*** Opening Data excerpts ***
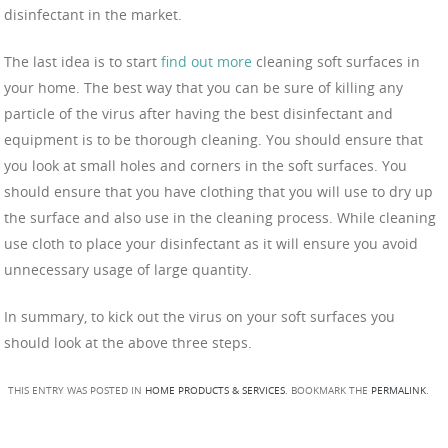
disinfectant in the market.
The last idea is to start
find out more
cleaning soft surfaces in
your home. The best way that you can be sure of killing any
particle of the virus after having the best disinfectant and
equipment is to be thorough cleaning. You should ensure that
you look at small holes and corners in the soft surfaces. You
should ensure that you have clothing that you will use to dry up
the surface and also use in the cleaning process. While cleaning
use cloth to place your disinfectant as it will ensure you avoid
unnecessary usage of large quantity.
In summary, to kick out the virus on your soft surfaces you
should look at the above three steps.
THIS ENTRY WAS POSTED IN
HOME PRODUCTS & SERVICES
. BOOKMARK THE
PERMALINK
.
*** Closing Data excerpts ***
*** Opening Data excerpts ***
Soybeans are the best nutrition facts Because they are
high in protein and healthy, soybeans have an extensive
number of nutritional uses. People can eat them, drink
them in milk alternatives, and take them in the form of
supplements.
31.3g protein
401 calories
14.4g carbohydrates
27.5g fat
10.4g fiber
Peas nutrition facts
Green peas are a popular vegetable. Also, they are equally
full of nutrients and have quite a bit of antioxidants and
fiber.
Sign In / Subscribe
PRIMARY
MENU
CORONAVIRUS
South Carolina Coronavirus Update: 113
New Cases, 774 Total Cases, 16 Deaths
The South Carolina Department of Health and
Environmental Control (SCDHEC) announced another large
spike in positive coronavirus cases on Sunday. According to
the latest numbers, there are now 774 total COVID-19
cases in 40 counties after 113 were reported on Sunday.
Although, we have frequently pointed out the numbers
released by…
*** Closing Data excerpts ***
*** Opening Data excerpts ***
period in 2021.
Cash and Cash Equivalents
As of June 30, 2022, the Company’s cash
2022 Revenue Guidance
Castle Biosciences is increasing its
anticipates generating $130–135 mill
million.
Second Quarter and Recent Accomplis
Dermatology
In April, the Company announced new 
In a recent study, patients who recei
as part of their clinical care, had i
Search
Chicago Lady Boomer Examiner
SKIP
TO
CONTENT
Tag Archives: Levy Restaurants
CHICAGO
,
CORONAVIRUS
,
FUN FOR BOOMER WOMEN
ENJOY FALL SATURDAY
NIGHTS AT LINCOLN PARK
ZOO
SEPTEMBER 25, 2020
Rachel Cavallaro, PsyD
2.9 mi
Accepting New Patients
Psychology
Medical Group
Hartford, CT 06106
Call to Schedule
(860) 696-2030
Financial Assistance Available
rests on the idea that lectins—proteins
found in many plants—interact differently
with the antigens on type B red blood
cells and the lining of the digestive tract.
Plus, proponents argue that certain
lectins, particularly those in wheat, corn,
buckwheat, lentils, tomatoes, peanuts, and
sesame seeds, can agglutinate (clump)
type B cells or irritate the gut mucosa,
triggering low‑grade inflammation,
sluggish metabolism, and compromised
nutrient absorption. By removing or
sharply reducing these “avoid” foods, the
*** Closing Data excerpts ***
_Required action_
Above are the records; print exactly the lines from the line with "New Cases, 774 Total Cases, 16 Deaths" to the line with "released by…", including both, and nothing else.

_Solution for this problem_
New Cases, 774 Total Cases, 16 Deaths
The South Carolina Department of Health and
Environmental Control (SCDHEC) announced another large
spike in positive coronavirus cases on Sunday. According to
the latest numbers, there are now 774 total COVID-19
cases in 40 counties after 113 were reported on Sunday.
Although, we have frequently pointed out the numbers
released by…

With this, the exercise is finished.